At last, the vet came. He climbed out onto the trailer like Gaylord had done, except he was armed with hypodermics, and the cops had tied ropes on him for safety, which somehow none of us had thought to do for Gaylord. In the dark, and with the horses riled up anew from his banging around overhead, the vet couldn’t see which horse was which. He had to lean over the edge and stab blindly, hoping he hit them all, plus hadn’t given any one horse more than a double dose. The cops hauled the vet up to the road, and the ruckus in the trailer, which had been a constant assault on our nerves for so many hours, gradually drained away.
By the time the trailer was on the road, and the horses had come to, and we were leading them up to the campground, birds were singing and the sky was beginning to lighten. Dade and Gaylord, as the drivers, somehow had passed the breathalyzer, so the cops were long gone. Miraculously, except for some scrapes, none of the animals was hurt. We didn’t ride any of them next day, to give them a rest, though Dade did get on that poor pony and trot around the campground, as if to cement our growing harsh opinion of him.

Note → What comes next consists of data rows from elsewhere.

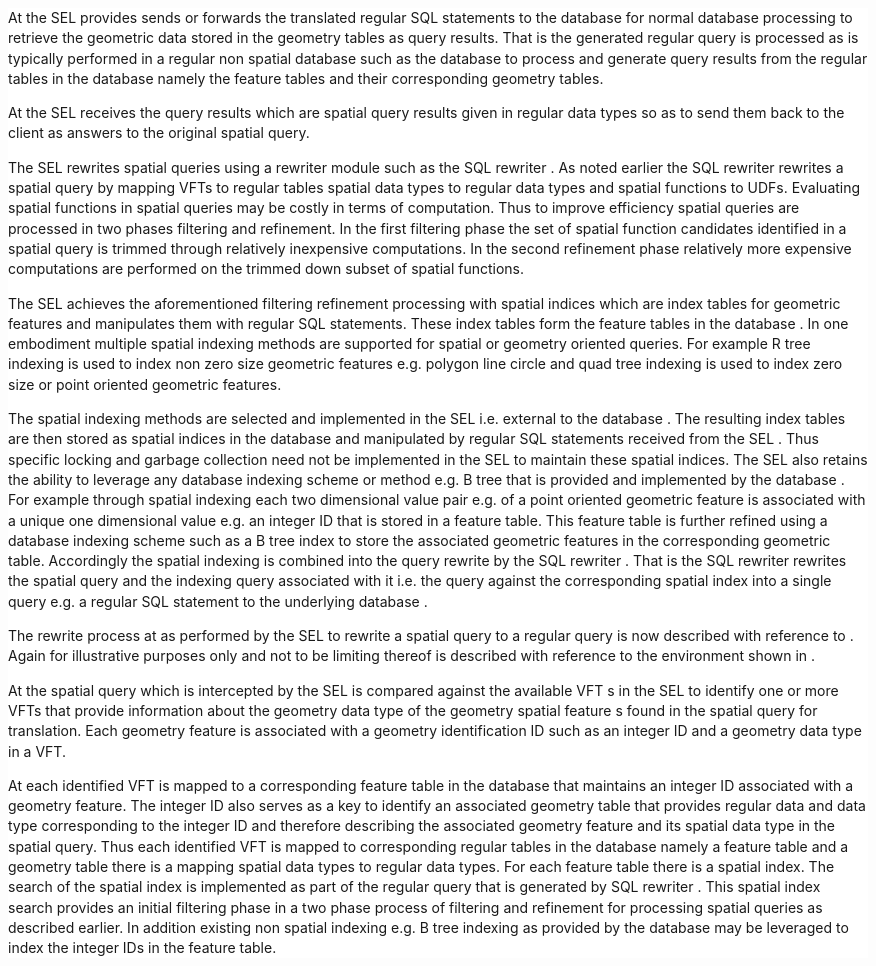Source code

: At the SEL provides sends or forwards the translated regular SQL statements to the database for normal database processing to retrieve the geometric data stored in the geometry tables as query results. That is the generated regular query is processed as is typically performed in a regular non spatial database such as the database to process and generate query results from the regular tables in the database namely the feature tables and their corresponding geometry tables.

At the SEL receives the query results which are spatial query results given in regular data types so as to send them back to the client as answers to the original spatial query.

The SEL rewrites spatial queries using a rewriter module such as the SQL rewriter . As noted earlier the SQL rewriter rewrites a spatial query by mapping VFTs to regular tables spatial data types to regular data types and spatial functions to UDFs. Evaluating spatial functions in spatial queries may be costly in terms of computation. Thus to improve efficiency spatial queries are processed in two phases filtering and refinement. In the first filtering phase the set of spatial function candidates identified in a spatial query is trimmed through relatively inexpensive computations. In the second refinement phase relatively more expensive computations are performed on the trimmed down subset of spatial functions.

The SEL achieves the aforementioned filtering refinement processing with spatial indices which are index tables for geometric features and manipulates them with regular SQL statements. These index tables form the feature tables in the database . In one embodiment multiple spatial indexing methods are supported for spatial or geometry oriented queries. For example R tree indexing is used to index non zero size geometric features e.g. polygon line circle and quad tree indexing is used to index zero size or point oriented geometric features.

The spatial indexing methods are selected and implemented in the SEL i.e. external to the database . The resulting index tables are then stored as spatial indices in the database and manipulated by regular SQL statements received from the SEL . Thus specific locking and garbage collection need not be implemented in the SEL to maintain these spatial indices. The SEL also retains the ability to leverage any database indexing scheme or method e.g. B tree that is provided and implemented by the database . For example through spatial indexing each two dimensional value pair e.g. of a point oriented geometric feature is associated with a unique one dimensional value e.g. an integer ID that is stored in a feature table. This feature table is further refined using a database indexing scheme such as a B tree index to store the associated geometric features in the corresponding geometric table. Accordingly the spatial indexing is combined into the query rewrite by the SQL rewriter . That is the SQL rewriter rewrites the spatial query and the indexing query associated with it i.e. the query against the corresponding spatial index into a single query e.g. a regular SQL statement to the underlying database .

The rewrite process at as performed by the SEL to rewrite a spatial query to a regular query is now described with reference to . Again for illustrative purposes only and not to be limiting thereof is described with reference to the environment shown in .

At the spatial query which is intercepted by the SEL is compared against the available VFT s in the SEL to identify one or more VFTs that provide information about the geometry data type of the geometry spatial feature s found in the spatial query for translation. Each geometry feature is associated with a geometry identification ID such as an integer ID and a geometry data type in a VFT.

At each identified VFT is mapped to a corresponding feature table in the database that maintains an integer ID associated with a geometry feature. The integer ID also serves as a key to identify an associated geometry table that provides regular data and data type corresponding to the integer ID and therefore describing the associated geometry feature and its spatial data type in the spatial query. Thus each identified VFT is mapped to corresponding regular tables in the database namely a feature table and a geometry table there is a mapping spatial data types to regular data types. For each feature table there is a spatial index. The search of the spatial index is implemented as part of the regular query that is generated by SQL rewriter . This spatial index search provides an initial filtering phase in a two phase process of filtering and refinement for processing spatial queries as described earlier. In addition existing non spatial indexing e.g. B tree indexing as provided by the database may be leveraged to index the integer IDs in the feature table.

Once we had the horses settled in the corral, with their scrapes doctored and some oats and water, I was more than ready to crawl into my sleeping bag and put my pillow over my head until at least lunch time. That’s when I found out that Edna, in a fit of fury and frustration with Rob, had pushed the van over the very cliff we’d saved the horses from, taking my stuff and all our food with it. Trent had made a run down the mountain to get more food. Edna was sound asleep and snoring on the bare dirt under a pine tree. Meanwhile, as a lead-in for the breakfast Trent would be bringing, Rob built a fire and Lizzie opened some wine coolers, and we all lit cigarettes and hunkered down to wait.